I don't know if it was the revised route, the tunes, the rain, or the fact that I was forced to carry a baggie of his crap for an hour (I took 3 grocery bags and he went 2x within the first 2 minutes and the 3rd is usually for emergencies - his or mine, whichever comes first), but it was a good run. It went as expected and I dig the new shoes. I'm sure I could've gone a little faster, but I wasn't out there to proove anything.

I can run; I know that. The 'speed' will come; I know that.

I've never really run for the fun of it. Yes, I've had my fair share of running funks, with the first being at the end of 2002, but I've managed to get out of them by running a new route, getting new gear, running trails, signing up for a race, etc. Name it, I've tried it.

It will come back.. 7 or 8.. miles at a time.



*Metro Steps (adj.) - Term used to describe the few steps take by a commuter in, but not limited to, the DC Metro region, when crossing the street. Usually not necessary, but most Steppers feel it helps them get across quicker. Mostly they just look stupid. Those who look REALLY stupid are the ones who start about 10-20 yds from the crosswalk area and do a full out SPRINT across the entire street. Some might stop halfway and walk the rest after (hopefully, but I doubt it) realizing how ridiculous they look. How in shape they are isn't an issue, which is most evident on Metro Rail (or just Metro for us DC snobs). This is most noticable at transfer stations, such L'Enfant, Gallery Place, or Metro Center, when commuters are switching trains on different platform levels. They mean business on the escalator and will cut you off as they make the turn at the top/bottom! And then they realize it's not their train.. and resort to the Metro Walk of Shame down the platform.

Monday, June 11, 2007

Resting on my laurels...

.. and doing enough to get by.

I'm in a funk.. or on the path to a funk. I don't like being in funks. This is what I do when I'm in funks:

- watch tv
- eat.. not the greatest, but not too bad. (I go crazy on peanuts; it's not like I binge on McD's)
- sleep on the sofa

I should be putting up big numbers, but I'm not.. Heck, there's a lot I should be doing, but I'm not. I could a lot of finger pointing and blaming, but all the finger pointing and blame should be put on myself.

Coulda, shoulda, woulda..

I'm sure part of it is that I'm still recovering from MMT. Yes, I just passed the 4 week mark post 100-miler and I expect miracles. I expected to bounce right back - physically and emotionally - and I have done neither. I've lost the spark, the drive.. and a little bit of reason to get up in the morning. Even with IM Lake Placid on the horizon, I don't have the same desire to do well.

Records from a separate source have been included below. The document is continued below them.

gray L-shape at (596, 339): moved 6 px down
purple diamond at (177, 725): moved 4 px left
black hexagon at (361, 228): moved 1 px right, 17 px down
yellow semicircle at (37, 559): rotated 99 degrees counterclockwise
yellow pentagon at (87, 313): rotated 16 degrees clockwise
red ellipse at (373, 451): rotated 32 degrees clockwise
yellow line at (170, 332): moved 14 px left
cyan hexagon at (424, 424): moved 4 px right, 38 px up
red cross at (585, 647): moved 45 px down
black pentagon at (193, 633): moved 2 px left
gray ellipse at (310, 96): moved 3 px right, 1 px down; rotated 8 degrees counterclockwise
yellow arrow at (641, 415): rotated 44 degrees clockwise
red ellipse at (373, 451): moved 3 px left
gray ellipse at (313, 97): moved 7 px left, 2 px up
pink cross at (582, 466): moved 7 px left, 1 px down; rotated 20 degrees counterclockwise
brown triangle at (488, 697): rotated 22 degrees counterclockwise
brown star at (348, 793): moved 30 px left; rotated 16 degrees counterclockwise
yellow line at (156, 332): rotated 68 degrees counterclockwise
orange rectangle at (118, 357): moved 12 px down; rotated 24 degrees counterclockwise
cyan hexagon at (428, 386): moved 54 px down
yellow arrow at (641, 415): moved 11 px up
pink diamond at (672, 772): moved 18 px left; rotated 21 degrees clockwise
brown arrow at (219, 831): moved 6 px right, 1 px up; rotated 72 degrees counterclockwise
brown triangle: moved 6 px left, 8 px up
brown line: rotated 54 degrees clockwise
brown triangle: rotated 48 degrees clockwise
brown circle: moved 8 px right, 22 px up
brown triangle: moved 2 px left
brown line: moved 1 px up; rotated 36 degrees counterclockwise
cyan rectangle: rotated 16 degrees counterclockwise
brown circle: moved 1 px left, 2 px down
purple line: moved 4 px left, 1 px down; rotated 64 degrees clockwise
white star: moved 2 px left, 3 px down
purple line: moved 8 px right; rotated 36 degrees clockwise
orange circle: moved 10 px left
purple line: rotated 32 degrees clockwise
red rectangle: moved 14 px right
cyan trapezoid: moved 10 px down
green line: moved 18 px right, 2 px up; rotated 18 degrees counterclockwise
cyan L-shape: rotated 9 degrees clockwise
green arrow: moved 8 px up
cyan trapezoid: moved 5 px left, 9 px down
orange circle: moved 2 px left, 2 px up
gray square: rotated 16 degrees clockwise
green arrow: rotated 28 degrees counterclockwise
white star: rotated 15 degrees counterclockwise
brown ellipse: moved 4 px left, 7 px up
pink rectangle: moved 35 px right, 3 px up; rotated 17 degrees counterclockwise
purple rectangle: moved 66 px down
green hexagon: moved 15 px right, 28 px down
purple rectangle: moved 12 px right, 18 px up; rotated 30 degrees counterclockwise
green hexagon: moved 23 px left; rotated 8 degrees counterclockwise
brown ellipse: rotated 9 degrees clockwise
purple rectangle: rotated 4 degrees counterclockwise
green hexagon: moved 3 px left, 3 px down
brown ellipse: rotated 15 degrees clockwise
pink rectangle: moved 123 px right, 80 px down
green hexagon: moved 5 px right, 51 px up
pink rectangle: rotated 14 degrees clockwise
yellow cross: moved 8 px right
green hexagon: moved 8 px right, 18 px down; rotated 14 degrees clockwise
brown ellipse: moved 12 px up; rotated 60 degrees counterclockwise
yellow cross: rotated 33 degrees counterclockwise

Burn out? I'm not sure. When I do train, I don't have the same sense of accomplishment post workout; no endophin high. I can't say I ever experienced runners high before, but I do like the feeling of exhaustion after a good workout. Now, it's more of a sense of dread or 'when will this be over?'

The best thing to do is to keep my head up. I can't drag myself down with negative thoughts and ponderings of why I'm in a funk. As amazing of a time and experience MMT was, I have to move forward. I will have more time to sit back and reflect and swap stories, but until then, I have training to do.